Try it. Swap "Caregiver" for "Aide" in everything from the line containing "BMO, West Sycamore" down to the line containing "Transportation", keeping all else as is.

Saved entries
::::
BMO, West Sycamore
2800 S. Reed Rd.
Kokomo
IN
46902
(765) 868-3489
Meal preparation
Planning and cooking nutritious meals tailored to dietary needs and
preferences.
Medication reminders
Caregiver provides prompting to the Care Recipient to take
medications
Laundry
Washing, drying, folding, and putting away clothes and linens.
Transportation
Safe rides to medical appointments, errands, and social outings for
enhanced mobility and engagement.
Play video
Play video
::::
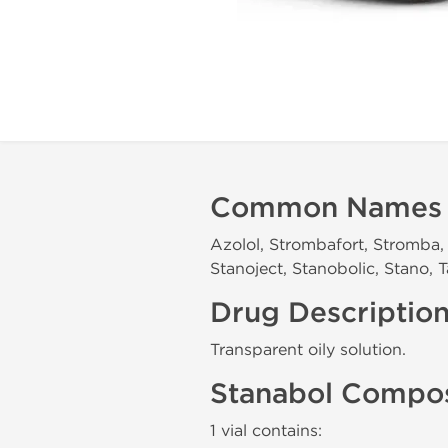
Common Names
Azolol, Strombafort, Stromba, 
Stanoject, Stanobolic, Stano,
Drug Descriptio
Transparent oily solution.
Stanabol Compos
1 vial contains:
::::
Solution.
BMO, West Sycamore
2800 S. Reed Rd.
Kokomo
IN
46902
(765) 868-3489
Meal preparation
Planning and cooking nutritious meals tailored to dietary needs and
preferences.
Medication reminders
Aide provides prompting to the Care Recipient to take
medications
Laundry
Washing, drying, folding, and putting away clothes and linens.
Transportation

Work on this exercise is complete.